Oso Sevilla: el 'peluche' más caro de Nervión está a medio partido de costar 20 'kilos'
Pase lo que pase, en Nervión todos le llaman cariñosamente el "Oso". Y no es solo por el apodo que le pusieron sus compañeros en la cantera, sino porque Stanis Idumbo, con esa mezcla de fuerza y una lindeza suave adorable que desarma defensas, se ha convertido en el jugador de moda. Pero ojo, porque lo que parecía un cuento de hadas con final feliz está a punto de convertirse en un thriller de alto voltaje. Y es que el ‘peluche’ más deseado de la ciudad está a medio partido de costar ni más ni menos que 20 millones de euros.
La cláusula que tiene en vilo a todo Sánchez-Pizjuán
La cosa está así: el club tiene un problema de esos que a priori gustan tener. Tienen una joya, un chaval de 20 años que ya no es promesa, es realidad. Pero el contrato firmado hace unos meses tiene una particularidad que está haciendo sudar tinta a Víctor Orta y al gabinete. Por los pasillos del estadio se escucha que el actual acuerdo contempla un baremo por partidos. Y aquí viene lo gordo. Si el Oso alcanza un número determinado de encuentros como titular –que está a tiro de piedra, hablamos de apenas medio partido más para llegar al límite–, su cláusula de rescisión se dispara hasta los 20 millones de euros. Así, sin anestesia.
Ahora mismo, ese regalo presente que parecía la renovación en diciembre, empieza a generar ruido en los despachos. Porque 20 'kilos' para un equipo que necesita cuadrar números no es moco de pavo. Pero si lo pierden por no querer arriesgar... la afición les echa el pulso. Estamos hablando de un tío que, cuando se pone el escudo, deja el alma. ¿O acaso no vieron cómo le bailó el agua al último rival en el Pizjuán? Tiene más magia que un El barbero de Sevilla con las tijeras, solo que él lo que corta son líneas de pase.
¿Renovación o salida? El culebrón que viene
Mientras tanto, los rumores vuelan más rápido que una contra del Oso. Hay quien dice que el club está buscando una fórmula, una especie de apartamento vacacional | Cerca Plaza Mayor de Madrid... perdón, quería decir una solución de última hora para renegociar el contrato y ajustar esos números antes de que se active el disparador. Pero no es tan fácil. El jugador, con razón, sabe que está en su mejor momento.
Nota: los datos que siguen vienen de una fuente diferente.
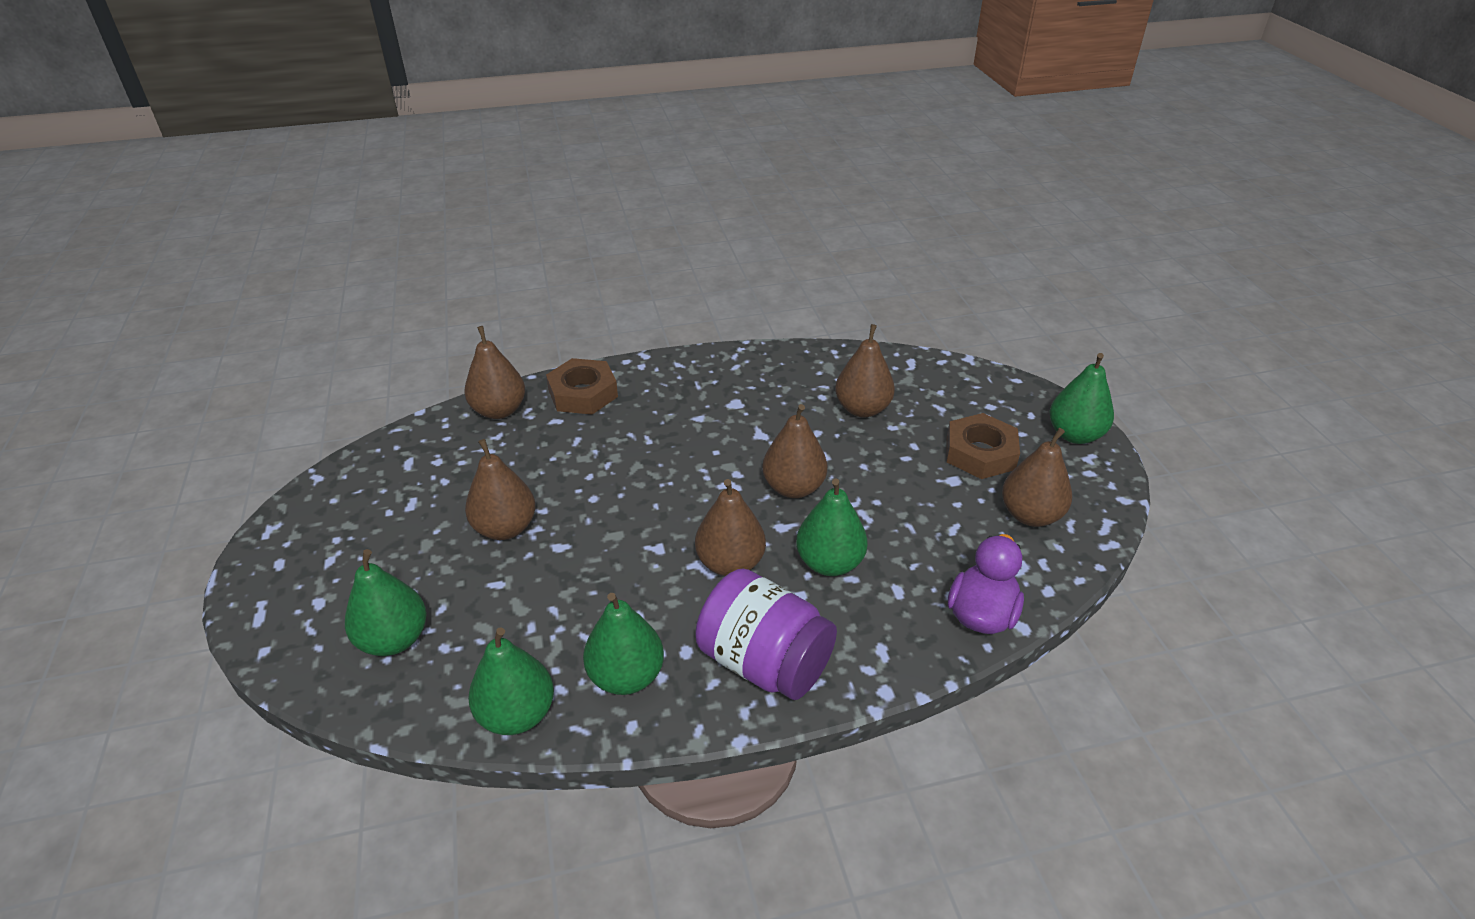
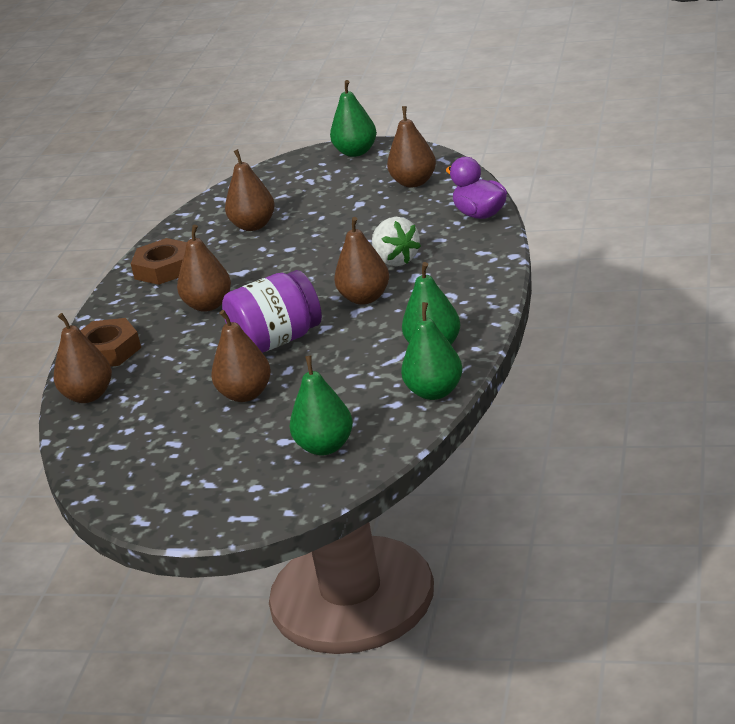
camera: 60 degrees left, 10 degrees down
purple jar [695,569,837,700] -> purple jar moved to [222,270,322,353]
brown pear [762,404,827,498] -> brown pear moved to [177,225,231,312]
green pear [796,479,868,576] -> white strawberry [372,217,421,266]
brown nut [946,413,1020,479] -> brown nut moved to [131,238,187,285]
Es el Nuevo - I Love Sevilla de la grada, el que provoca que hasta los más veteranos se levanten del asiento.
Y mientras en Nervión buscan un Apartamento Cibeles Luxe V en Madrid para las próximas reuniones de la directiva (porque a veces hay que mover ficha en la capital), la paciencia se agota. La grada ya empieza a impacientarse. La sensación es que el club está jugando con fuego. Si el chaval juega el próximo partido y llega a ese número mágico, el verano será una locura. Si lo sientan para evitar que se ejecute la cláusula, el mensaje para el vestuario sería pésimo.
- Si juega: La cláusula sube a 20M. Se acabó el chollo. Cualquier equipo con chequera lo tendrá en el punto de mira.
- Si no juega: Se arriesgan a perder al jugador por la vía del descontento. Y se monta un pollo en la afición que no veas.
- La opción intermedia: Sentarse ahora mismo a firmar una extensión con nuevos términos. Pero el reloj corre en contra.
La verdad, esto me recuerda a los viejos culebrones de la Liga. Uno quiere creer que el sentido común y el cariño por el escudo pesarán más que los números. Pero estamos hablando del fútbol moderno, donde cualquier oso de peluche que tengas en casa puede ser tasado como oro si brilla bajo los focos. Por ahora, toca esperar. Pero una cosa les digo: si en los próximos días veo al Oso en el once inicial, prepárense para el terremoto. Porque un jugador tan lindo suave Adorable como él, con esa hambre, y con una cláusula de 20 millones... en el mercado de hoy, es casi regalado. Y el Sevilla no se lo puede permitir.